Abdellatif Kechiche, Roberto Rossellini | La vie d'Adèle, Viaggio in Italia

Como en la guerra


Ahora que ya hemos hablado de amor, hablemos de la guerra. Yo, que nunca he estado en una guerra, que nunca me he escondido tras las trincheras, que nunca he guardado una foto de mi marido en el liguero, soy capaz de cerrar los ojos y escuchar los fusiles de asalto del bando enemigo, puedo recordar el polvo y la tierra en la boca, el sabor metálico de la sangre que nunca he tragado. Recuerdo también cuando Ernst Graeber, un soldado alemán de permiso, quiso llevar a Elizabeth Kruse a cenar a un sitio de lujo en Tiempo de amar, tiempo de morir (1958). Ernst les preguntó a sus camaradas si todavía existían esos lugares, entre los escombros. Ellos le dijeron que en tiempos de guerra no están permitidos, salvo para las autoridades. Luego le vistieron como a un cabo rico y le especificaron el vino que tenía que pedir, dándole un último y sabio consejo: “Y recuerda que es más fácil morir que vivir”.


Una vez allí y tras una velada encantadora, sonó la alarma que les obligó a todos a esconderse en el refugio. Abajo, una alegre bailarina cantaba por encima del bombardeo para entretenerles, cuando cayó una bomba que desplomó el techo. La bailarina, recomponiéndose y recuperando la alegría, volvió a su posición inicial y dijo: “Señoras y caballeros, lamento decirles que la última nota estaba desafinada. Disfruten de la guerra, amigos, la paz será mucho peor”.


Cae otra bomba, y otra bomba más, y la gente se retuerce en el suelo y rueda en llamas mientras la bailarina sigue cantando.


Solo vi esta película una vez en mi vida, y sin embargo guardo esas frases en mi boca como si fuera yo quien alguna vez las hubiera pronunciado, y me sintiera muy orgullosa de mí misma.
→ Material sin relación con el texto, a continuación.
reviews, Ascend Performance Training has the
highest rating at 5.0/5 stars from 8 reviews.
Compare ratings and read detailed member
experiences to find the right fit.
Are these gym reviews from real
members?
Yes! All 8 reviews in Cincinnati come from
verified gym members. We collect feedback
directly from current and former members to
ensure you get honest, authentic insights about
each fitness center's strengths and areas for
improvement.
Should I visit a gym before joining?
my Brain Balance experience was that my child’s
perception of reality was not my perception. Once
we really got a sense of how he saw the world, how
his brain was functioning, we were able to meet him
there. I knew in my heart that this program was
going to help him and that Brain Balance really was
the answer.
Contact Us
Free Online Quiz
Yo, que olvido lo que comí ayer, recuerdo el color envejecido y amarillento de esta escena, esta danza sobre los escombros, esta alegría forzada bajo el techo que se derrumba. Puedo volver a casa y quitarme las botas destrozadas, llenas de barro y sangre. Tomar una ducha, darle un beso a mi esposa, sujetar a mis hijos entre los brazos. O cambiar de vida, irme a Alemania (año cero) y haberlo perdido todo. Ya sabéis: soy el amo de mi destino, soy el capitán de mi alma.
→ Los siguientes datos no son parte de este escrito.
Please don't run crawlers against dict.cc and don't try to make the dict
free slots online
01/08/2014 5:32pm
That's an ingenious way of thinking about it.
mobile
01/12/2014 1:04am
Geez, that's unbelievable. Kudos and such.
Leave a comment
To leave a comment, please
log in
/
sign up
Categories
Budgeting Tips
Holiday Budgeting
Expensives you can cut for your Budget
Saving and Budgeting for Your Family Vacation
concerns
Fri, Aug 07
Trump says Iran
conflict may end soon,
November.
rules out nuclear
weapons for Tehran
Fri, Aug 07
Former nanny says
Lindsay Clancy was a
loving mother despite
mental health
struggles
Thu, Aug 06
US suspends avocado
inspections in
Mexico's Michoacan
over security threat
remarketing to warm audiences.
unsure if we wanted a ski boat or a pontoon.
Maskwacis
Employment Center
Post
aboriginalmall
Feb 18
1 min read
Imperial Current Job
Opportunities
Abdellatif Kechiche, Roberto Rossellini | La vie d'Adèle, Viaggio in Italia

Todo vale


Hablando de dolor. Parece que los únicos instantes del cine que se nos quedan son aquellos que hacen daño. Los finales felices no son capaces de llenarnos. Nos guardamos los finales suspendidos, los bruscos, los tristes, los decadentes, pero ya no nos tragamos las perdices del final del cuento. Pienso en La vida de Adèle (2013), vaya vida. Pienso, concretamente, en el último plano de la película, en el que vemos a Adèle alejarse derrotada y tambaleándose por una calle cualquiera que parece no tener fin. Pienso en este plano banal que tiembla, el preludio a su muerte, una muerte que no existe, y que a la vez nos duele como si fuera la nuestra.


El plano con más fuerza de La vida de Adèle, el instante que he guardado para mí, es ese que no existe. El que va tras el fundido a negro, el que nos sigue cuando cerramos los ojos, cuando la película se acaba. El instante que tenemos que llevarnos puesto, con el abrigo, con el bolso, con el alma. Una angustia inherente, por y para siempre con nosotros a partir de este momento.
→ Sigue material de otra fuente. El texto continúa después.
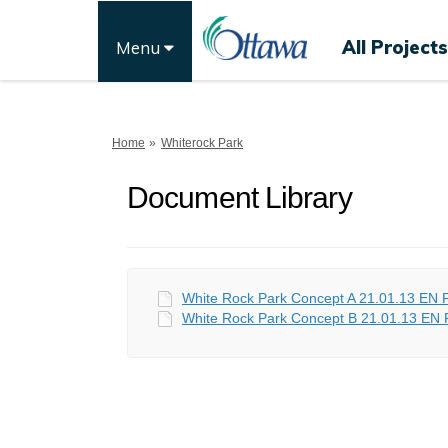
All Projects
Menu
You are here:
Home
Whiterock Park
Document Library
White Rock Park Concept A 21.01.13 EN F
White Rock Park Concept B 21.01.13 EN F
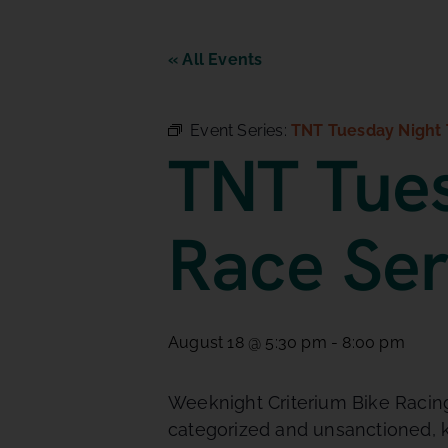
« All Events
Event Series:
TNT Tuesday Night 
TNT Tues
Race Ser
August 18 @ 5:30 pm
-
8:00 pm
Weeknight Criterium Bike Racing.
categorized and unsanctioned, k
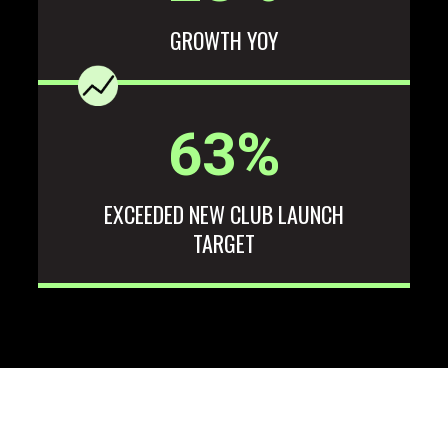
GROWTH YOY
63
%
EXCEEDED NEW CLUB LAUNCH
TARGET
He llevado una buena vida. He perdido mil guerras, perdido a mil hombres, matado a mil mujeres, amado a tantas otras. He bailado It’s raining con el amor de mi vida, al que acabo de conocer. Me he escapado de la cárcel, he vuelto a ella. He cocinado langostas con Annie, he vivido envuelta en terciopelo azul y he besado a cámara lenta. He sentido vértigo, he tenido arrebatos. Todos estos instantes me pertenecen, me han construido tanto como mis genes. Sin embargo no los he vivido, yo no he estado ahí, ni aquí. O sí. ¿Quién podría saberlo?